Task set:
A - Translate this sentence from the kale salad post into Spanish: "This is a salad, not a cake, so a toasted nut is a toasted nut."
B - Pick up the kale salad post after its final sentence and carry it forward a few paragraphs in the same voice.

··· Page text ···

Not wanting to admit to the Hub I'd already bought ingredients, I pressed on.

Keeping my tone light, I offered this was an experiment with no potential blowback.  He likes it, great, he hates it, no harm done. I pledged not to take his reaction personally, whatever it was.  I stated in so many words up front, "This is not a hidden relationship test - if you don't like it I will not get mad and/or hold it against you."

(Why should I need to make such a promise?  You figure it out.)

I rushed to further reassure the Hub this particular kale salad specifically was going to taste good due to the inclusion of recently banished-from-our-premises carbohydrates called for in the recipe.  "Just imagine!" I told him, "it has nuts in it and golden raisins and bread crumbs!  Those carbs are going to hit your palate like dessert!".

And so we boldly went.

Side rant here.  It annoys me no end when I run up against recipe comments on a food blog that praise or condemn a recipe when it becomes clear on reading that the commenter didn't actually come anywhere close to following the recipe itself.  "I tried this for dinner last night but didn't have a pork roast so I substituted ground turkey and instead of chicken broth I used almond milk and I don't have a slow cooker so I used my electric skillet and I subbed in bell pepper because I didn't have any garlic on hand and I thought it turned out dry and sort of bland, so I'm only going to give it two stars!"

Honestly, people.  If you don't bother to follow the recipe you can't really comment ON the recipe, now can you?  

So let me say this about that.  This kale salad (what I kept referring to as a "gateway salad" in my head) we ended up with did not precisely replicate the posted recipe though I state with no embarrassment that my substitutions and alterations stuck very closely to the spirit if not the letter of the original.

Instance the first: I could only find finely grated pecorino.  My cheese was not amusingly nubbly like the recipe's author's was but it was pecorino and I submit the flavor was there.  Only the texture was different.

Also?  I did what I always do and substituted roasted Texas pecans in place of the toasted walnuts called for.  This is a salad, not a cake, so a toasted nut is a toasted nut.  I like my salads the way I like my bars and my garden beds - filled with locals when I can get them.  No apologies or excuses there.
The final deviation?  I can't recall ever seeing how many servings the online version of this recipe states might result from following the directions.  I can recall quite clearly that after I chiffonaded up my first bundle of lacinato kale (which weighed in around 6 ounces, or roughly half what the recipe calls for) I could tell I already had gracious plenty kale ribbonets for the two adults who were the subjects of this mad experiment.

··· Extracted entries ···

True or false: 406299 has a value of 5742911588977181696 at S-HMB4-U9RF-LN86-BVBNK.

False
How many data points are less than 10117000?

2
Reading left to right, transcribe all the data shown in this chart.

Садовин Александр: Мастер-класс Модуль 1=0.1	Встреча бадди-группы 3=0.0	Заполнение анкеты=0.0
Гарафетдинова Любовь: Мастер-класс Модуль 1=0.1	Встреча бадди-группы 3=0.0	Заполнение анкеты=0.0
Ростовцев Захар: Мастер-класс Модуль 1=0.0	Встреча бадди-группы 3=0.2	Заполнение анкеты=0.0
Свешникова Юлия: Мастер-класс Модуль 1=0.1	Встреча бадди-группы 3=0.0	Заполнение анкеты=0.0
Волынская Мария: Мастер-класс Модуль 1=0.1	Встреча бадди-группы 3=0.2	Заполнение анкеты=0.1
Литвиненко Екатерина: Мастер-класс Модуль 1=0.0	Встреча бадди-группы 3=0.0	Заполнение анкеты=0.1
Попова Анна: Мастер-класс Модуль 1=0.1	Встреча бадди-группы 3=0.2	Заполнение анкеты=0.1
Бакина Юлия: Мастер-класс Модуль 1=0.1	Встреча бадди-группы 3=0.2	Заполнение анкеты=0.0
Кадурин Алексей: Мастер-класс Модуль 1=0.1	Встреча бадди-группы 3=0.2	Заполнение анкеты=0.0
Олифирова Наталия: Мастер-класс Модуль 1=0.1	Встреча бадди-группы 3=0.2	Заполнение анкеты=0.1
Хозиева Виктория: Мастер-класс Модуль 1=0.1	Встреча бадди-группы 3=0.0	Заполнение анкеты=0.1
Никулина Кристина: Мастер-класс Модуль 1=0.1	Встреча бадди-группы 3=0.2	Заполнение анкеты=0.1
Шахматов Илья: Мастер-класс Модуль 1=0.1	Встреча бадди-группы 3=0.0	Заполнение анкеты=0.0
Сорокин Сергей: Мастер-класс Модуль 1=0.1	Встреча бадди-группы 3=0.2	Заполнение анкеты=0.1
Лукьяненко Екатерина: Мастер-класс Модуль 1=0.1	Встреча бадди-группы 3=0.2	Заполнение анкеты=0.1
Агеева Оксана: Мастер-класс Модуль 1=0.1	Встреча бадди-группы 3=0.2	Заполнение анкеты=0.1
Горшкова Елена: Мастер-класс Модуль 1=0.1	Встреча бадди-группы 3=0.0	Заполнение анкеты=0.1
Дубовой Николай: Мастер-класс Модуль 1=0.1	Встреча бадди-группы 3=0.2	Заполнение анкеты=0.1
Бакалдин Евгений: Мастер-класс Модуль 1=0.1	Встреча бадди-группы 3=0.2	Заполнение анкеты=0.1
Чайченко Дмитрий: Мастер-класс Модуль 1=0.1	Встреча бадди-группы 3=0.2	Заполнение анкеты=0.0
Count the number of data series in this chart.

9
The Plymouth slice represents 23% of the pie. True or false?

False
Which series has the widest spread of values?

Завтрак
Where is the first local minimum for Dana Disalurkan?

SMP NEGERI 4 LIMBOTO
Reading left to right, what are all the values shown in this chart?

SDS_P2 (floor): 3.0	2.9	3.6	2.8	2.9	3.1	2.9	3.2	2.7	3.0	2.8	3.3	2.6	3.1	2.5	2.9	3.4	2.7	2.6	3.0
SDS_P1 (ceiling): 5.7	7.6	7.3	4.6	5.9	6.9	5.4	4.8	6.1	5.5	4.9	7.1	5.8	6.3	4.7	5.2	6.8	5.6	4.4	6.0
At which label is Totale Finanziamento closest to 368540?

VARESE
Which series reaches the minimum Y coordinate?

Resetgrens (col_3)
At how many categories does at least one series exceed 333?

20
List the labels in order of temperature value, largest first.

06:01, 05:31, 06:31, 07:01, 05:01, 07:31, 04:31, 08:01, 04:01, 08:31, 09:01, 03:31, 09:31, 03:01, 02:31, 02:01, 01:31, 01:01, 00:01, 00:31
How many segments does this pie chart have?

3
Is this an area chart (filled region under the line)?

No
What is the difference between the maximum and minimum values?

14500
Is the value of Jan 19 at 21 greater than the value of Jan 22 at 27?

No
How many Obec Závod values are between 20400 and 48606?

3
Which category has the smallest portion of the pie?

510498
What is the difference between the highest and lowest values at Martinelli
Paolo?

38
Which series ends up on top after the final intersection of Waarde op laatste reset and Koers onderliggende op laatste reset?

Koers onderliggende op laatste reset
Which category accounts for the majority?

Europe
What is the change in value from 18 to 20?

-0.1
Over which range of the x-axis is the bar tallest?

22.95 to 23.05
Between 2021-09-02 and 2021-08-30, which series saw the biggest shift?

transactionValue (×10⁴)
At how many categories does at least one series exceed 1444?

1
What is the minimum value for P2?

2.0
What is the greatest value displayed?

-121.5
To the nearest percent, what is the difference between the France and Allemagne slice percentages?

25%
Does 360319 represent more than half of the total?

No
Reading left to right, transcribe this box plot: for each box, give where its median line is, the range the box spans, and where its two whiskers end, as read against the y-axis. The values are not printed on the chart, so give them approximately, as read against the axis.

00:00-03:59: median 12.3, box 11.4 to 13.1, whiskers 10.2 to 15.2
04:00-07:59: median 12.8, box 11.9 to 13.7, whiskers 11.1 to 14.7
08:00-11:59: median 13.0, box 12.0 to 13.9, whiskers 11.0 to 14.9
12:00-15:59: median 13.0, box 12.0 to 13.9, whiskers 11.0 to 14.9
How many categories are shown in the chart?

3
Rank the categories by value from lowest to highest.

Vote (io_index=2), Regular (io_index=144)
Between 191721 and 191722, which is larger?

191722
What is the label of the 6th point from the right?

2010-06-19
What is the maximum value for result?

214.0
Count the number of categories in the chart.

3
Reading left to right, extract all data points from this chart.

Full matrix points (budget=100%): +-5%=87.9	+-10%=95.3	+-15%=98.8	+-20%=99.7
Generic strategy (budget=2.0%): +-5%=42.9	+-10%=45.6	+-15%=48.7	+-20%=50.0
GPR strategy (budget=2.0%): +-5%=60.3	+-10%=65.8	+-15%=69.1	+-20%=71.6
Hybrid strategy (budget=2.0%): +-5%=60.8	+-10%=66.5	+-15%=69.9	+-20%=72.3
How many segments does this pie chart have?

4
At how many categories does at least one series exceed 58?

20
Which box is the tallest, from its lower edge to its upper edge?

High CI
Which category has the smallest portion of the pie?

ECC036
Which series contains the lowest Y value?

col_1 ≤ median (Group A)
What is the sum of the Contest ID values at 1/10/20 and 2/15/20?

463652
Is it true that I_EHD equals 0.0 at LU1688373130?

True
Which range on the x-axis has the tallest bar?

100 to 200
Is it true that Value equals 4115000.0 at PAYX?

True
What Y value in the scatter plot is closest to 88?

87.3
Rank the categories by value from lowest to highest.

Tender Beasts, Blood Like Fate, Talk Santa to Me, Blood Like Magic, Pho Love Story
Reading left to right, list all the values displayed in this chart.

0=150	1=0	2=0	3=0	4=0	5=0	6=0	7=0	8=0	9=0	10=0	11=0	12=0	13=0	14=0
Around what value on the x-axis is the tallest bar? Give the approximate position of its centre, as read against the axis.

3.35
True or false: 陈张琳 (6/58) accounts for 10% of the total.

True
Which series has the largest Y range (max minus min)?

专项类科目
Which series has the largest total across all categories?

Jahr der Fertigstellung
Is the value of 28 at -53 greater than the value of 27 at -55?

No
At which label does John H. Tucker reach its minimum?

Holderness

···

Responses:
A - Esto es una ensalada, no un pastel, así que un fruto seco tostado es un fruto seco tostado.

B -
I decided then and there that if that meant I had twice as many carbohydratically delightful plumped golden raisins, pan toasted garlicky bread crumbs and chopped roasted pecan bits, then so be it.  Did I use the full amount of finely ground pecorino cheese?  No I did not.  I halved that and tasted.  Half was juuuust right.  Don't want to get carried away with all this doubling stuff, yes?  Certainment.
OK.  After all this folderol and fiddle dee dee you may be wondering how it all came together.  I must say that under these elevatedly dressed  circumstances the salad was quite enthusiastically received.  I would not dare to prepare it with a reduced level of carb goodies for at least three to four more tries, until the very idea of kale ribbons as salad greens ceased to provoke the slightest shudder.  This is to be a gateway salad after all, not a palate trial by super food.
Here's a link to the original recipe for Kale Salad with Pecorino and Walnuts on the ever delightful food blog, Smitten Kitchen.  Perhaps you already like kale and know that about yourself and won't feel the need to bump up the funsies parts as I ended up doing.   Perhaps like some of the rest of us all you need is a little coaxing and in that case, please go read about the salad and see if you aren't at least tempted to give it a try.  I know I feel just that much more virtuous today, now that I've got the first kale salad under my belt.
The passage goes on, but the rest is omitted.